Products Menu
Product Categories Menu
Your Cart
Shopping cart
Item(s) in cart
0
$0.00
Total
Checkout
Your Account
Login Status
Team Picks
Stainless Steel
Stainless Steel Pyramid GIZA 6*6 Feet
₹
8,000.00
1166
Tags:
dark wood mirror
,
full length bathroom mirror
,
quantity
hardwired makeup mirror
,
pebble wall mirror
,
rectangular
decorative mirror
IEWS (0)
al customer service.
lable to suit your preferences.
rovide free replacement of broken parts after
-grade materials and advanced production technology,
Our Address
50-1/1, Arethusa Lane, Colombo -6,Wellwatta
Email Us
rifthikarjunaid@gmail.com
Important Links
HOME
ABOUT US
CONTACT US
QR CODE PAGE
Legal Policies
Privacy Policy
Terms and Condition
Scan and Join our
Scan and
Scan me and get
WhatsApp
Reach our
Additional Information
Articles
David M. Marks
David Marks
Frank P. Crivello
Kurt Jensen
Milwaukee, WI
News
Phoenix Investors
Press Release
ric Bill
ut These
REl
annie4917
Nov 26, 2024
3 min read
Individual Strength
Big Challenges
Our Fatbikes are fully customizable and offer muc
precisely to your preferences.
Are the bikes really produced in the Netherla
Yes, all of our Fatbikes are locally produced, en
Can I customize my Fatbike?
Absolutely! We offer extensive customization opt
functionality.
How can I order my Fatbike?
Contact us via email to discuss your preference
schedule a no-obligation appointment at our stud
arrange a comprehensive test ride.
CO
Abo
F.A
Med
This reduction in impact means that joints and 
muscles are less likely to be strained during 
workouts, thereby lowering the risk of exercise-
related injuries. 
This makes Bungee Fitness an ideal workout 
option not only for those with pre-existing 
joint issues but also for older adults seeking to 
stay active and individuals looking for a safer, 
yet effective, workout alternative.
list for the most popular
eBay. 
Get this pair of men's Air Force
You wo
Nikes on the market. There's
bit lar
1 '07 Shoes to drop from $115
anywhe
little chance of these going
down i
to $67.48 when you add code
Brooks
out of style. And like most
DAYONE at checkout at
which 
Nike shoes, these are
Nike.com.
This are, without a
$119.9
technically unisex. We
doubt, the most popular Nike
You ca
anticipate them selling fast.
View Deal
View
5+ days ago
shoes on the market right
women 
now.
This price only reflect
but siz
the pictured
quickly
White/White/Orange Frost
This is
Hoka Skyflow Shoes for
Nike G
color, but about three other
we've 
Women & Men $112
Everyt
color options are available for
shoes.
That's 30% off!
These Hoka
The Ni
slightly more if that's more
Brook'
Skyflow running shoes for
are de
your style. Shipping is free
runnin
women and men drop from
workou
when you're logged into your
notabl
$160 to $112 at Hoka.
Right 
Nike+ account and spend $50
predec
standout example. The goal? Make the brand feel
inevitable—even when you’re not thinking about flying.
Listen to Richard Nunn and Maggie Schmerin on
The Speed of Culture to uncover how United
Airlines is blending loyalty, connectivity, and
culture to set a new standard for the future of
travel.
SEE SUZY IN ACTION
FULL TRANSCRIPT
——————————
From the material above, copy every line that has the word "market" in it.

#### Response for this exercise
Nikes on the market. There's
shoes on the market right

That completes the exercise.